Beginning with chapter 30, Jeremiah foretells the restoration of Judah. The people are in a state of panic. This is described by using a metaphor of a woman in labor (vs. 5-6). The concern of God’s people regarding God’s use of the Babylonians to punish them is addressed indirectly in this section, “therefore all those who devour you shall be devoured; and all your adversaries, everyone of them, shall go into captivity; those who plunder you shall become plunder, and all those who prey upon you I will make a prey” (v. 16).

There is a question that we can ask: Why did God allow ungodly nations to exploit His people? Why does God allow evil to go on and evil doers to prosper? In giving hope to His people God gives them the assurance that justice will be served. The nation that is an agent of God’s judgment will also be subjected to the same judgment. These promises of restoration of God’s people and of judgment on God’s enemies are also bringing up the theme of the covenant: “You shall be My people and I will be your God” (v. 22) which is discussed more elaborately in Jeremiah 31.
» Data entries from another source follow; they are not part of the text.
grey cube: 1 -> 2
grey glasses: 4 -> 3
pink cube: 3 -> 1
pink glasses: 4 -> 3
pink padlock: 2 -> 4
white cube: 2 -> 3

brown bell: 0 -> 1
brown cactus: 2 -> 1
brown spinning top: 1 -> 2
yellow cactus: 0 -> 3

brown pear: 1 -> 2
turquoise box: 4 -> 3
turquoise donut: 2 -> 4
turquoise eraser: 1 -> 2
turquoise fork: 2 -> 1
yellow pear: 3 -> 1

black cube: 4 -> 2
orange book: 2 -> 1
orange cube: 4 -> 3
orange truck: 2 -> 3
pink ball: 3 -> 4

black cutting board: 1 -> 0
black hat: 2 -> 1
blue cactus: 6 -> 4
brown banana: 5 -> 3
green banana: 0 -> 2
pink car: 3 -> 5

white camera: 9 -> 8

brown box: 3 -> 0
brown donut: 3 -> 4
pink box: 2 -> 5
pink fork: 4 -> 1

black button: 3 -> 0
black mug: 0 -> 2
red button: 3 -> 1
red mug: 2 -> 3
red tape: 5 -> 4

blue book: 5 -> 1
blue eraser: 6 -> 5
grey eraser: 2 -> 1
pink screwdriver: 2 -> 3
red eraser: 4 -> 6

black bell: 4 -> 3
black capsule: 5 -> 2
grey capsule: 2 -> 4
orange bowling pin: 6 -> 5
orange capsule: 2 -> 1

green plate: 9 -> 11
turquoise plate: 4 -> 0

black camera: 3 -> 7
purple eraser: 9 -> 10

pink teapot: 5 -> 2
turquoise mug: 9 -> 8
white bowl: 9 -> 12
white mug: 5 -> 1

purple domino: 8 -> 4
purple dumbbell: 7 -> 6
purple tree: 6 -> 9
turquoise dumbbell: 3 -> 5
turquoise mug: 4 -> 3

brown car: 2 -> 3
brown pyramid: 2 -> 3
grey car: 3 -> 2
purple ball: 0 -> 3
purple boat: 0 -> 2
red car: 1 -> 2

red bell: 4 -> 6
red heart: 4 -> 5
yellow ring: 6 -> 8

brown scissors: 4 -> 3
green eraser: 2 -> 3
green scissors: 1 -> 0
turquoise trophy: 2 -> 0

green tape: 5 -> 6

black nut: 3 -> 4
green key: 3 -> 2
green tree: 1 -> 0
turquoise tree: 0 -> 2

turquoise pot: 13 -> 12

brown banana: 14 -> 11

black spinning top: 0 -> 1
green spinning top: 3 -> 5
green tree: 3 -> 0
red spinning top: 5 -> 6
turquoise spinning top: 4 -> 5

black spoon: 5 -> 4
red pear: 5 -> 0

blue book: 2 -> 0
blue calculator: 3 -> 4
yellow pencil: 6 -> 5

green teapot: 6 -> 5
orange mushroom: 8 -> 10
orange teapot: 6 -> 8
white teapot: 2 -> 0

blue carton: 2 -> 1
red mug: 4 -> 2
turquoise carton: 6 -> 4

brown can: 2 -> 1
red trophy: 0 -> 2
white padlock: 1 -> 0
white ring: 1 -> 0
This restoration is not only material, political or national, it also is a restoration of a covenant relationship between God and His people. In doing health ministry we restore physical health; in feeding the poor we take care of material needs; in seeking justice in a politically unjust environment we uphold the ideals of God’s Word. All these efforts are good and are to be commented, but they are insignificant until we also are aware of the core of the problem, which is a broken relationship with the Creator. This spiritual aspect should be part of every activity in the church, and of individual members who must have the same goal for themselves.

“Dear Lord, please help me to remember in all that I do, that the primary focus of my life should be my relationship with You.  Amen.”